Return all of the data exactly as written, without the pictures.

----

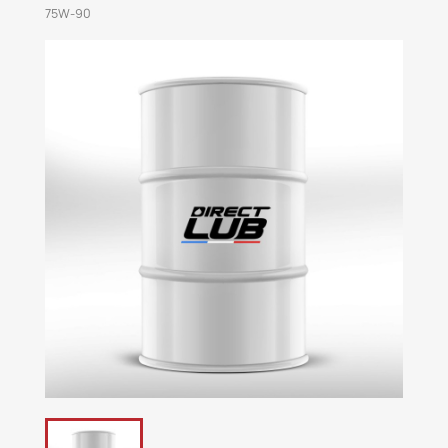
75W-90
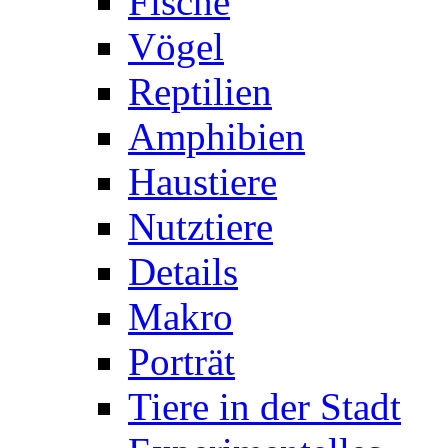
Fische
Vögel
Reptilien
Amphibien
Haustiere
Nutztiere
Details
Makro
Porträt
Tiere in der Stadt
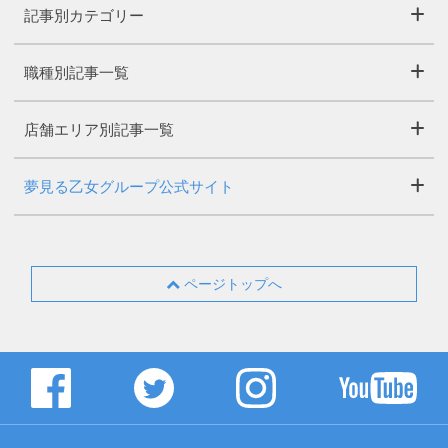
記事別カテゴリー
職種別記事一覧
店舗エリア別記事一覧
夢見る乙女グループ公式サイト
ページトップへ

----

→ **Exercise response**
75W-90
Fische
Vögel
Reptilien
Amphibien
Haustiere
Nutztiere
Details
Makro
Porträt
Tiere in der Stadt
記事別カテゴリー
職種別記事一覧
店舗エリア別記事一覧
夢見る乙女グループ公式サイト
ページトップへ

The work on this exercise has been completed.